* [TASK TO COMPLETE]: Quote the text of every entry below word for word, leaving the pictures out of your answer.

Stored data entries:

=== Section Start ===

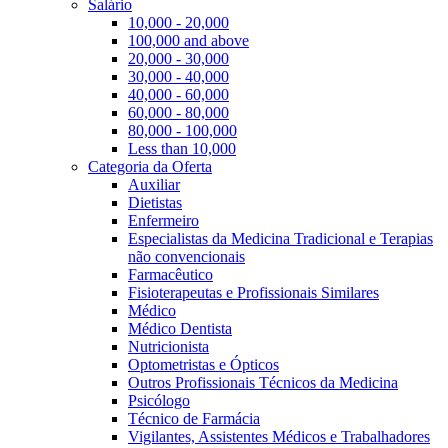
Salário
10,000 - 20,000
100,000 and above
20,000 - 30,000
30,000 - 40,000
40,000 - 60,000
60,000 - 80,000
80,000 - 100,000
Less than 10,000
Categoria da Oferta
Auxiliar
Dietistas
Enfermeiro
Especialistas da Medicina Tradicional e Terapias
não convencionais
Farmacêutico
Fisioterapeutas e Profissionais Similares
Médico
Médico Dentista
Nutricionista
Optometristas e Ópticos
Outros Profissionais Técnicos da Medicina
Psicólogo
Técnico de Farmácia
Vigilantes, Assistentes Médicos e Trabalhadores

=== Section End ===

* [ANSWER SECTION]:
Salário
10,000 - 20,000
100,000 and above
20,000 - 30,000
30,000 - 40,000
40,000 - 60,000
60,000 - 80,000
80,000 - 100,000
Less than 10,000
Categoria da Oferta
Auxiliar
Dietistas
Enfermeiro
Especialistas da Medicina Tradicional e Terapias
não convencionais
Farmacêutico
Fisioterapeutas e Profissionais Similares
Médico
Médico Dentista
Nutricionista
Optometristas e Ópticos
Outros Profissionais Técnicos da Medicina
Psicólogo
Técnico de Farmácia
Vigilantes, Assistentes Médicos e Trabalhadores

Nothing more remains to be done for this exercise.